La Stazione Spaziale Europea ha inviato il satellite Copernicus Sentinel-3B nello spazio, il settimo lancio negli ultimi quattro anni del programma Copernicus, che mira a osservare le condizioni meteorologiche del pianeta, in particolare i cambiamenti relativi al riscaldamento globale o fenomeni come El Nino .

Il satellite, che pesa 1.150 kg, è stato messo in orbita da un razzo, lanciato dalla base russa Plesetsk, intorno alle 18:00 del 25 aprile. Arrivando in orbita, si unì al suo “fratello gemello” Sentinel-3A (che è in orbita dal 2016), supportando il monitoraggio degli oceani, dell’atmosfera e del suolo terrestri. I satelliti forniscono una varietà di informazioni a supporto delle attività di sicurezza civile, come la misurazione della temperatura degli oceani, nonché i cambiamenti di colore o densità dei ghiacciai. Oltre ai cambiamenti climatici, la loro missione è monitorare aree dense di inquinamento marino, ma anche incendi boschivi.
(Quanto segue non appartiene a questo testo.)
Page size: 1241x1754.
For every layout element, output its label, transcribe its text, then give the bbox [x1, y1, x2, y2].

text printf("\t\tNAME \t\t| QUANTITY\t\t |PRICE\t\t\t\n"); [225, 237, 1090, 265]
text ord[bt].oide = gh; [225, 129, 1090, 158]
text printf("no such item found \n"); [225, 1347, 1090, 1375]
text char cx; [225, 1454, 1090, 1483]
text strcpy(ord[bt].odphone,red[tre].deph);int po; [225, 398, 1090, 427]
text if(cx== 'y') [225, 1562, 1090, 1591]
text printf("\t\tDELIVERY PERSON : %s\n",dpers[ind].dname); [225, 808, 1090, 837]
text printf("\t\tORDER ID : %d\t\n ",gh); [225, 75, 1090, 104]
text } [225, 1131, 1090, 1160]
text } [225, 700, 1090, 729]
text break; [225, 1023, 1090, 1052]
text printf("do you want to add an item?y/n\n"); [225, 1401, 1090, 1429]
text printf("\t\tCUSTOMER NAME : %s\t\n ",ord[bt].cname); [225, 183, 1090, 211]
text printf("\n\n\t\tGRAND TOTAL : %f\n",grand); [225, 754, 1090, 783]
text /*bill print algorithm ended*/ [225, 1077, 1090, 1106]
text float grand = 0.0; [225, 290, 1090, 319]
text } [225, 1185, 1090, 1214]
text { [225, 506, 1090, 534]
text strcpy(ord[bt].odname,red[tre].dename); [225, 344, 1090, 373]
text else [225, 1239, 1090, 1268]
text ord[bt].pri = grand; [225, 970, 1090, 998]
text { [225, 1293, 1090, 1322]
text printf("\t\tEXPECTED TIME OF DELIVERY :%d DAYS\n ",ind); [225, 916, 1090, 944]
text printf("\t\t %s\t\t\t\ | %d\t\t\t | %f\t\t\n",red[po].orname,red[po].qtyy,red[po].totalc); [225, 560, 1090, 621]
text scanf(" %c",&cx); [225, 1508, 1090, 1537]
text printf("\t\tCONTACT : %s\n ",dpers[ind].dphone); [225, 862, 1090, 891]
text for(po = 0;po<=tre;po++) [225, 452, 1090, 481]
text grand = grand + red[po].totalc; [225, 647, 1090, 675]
Il direttore dell’ESA Josef Aschbacher afferma che con questo nuovo satellite in orbita, sarà possibile ottenere quotidianamente informazioni dettagliate e cruciali sul pianeta che supporteranno le decisioni politiche sul futuro della Terra. Sottolinea inoltre le opportunità commerciali per le aziende di sviluppare nuovi servizi innovativi. Le persone possono anche accedere agli aggiornamenti gratuiti delle informazioni per il loro uso.

Il progetto Copernicus è descritto dall’ESA come il più ambizioso programma di osservazione della Terra fino ad oggi, con un investimento di oltre 8 miliardi di euro entro il 2020.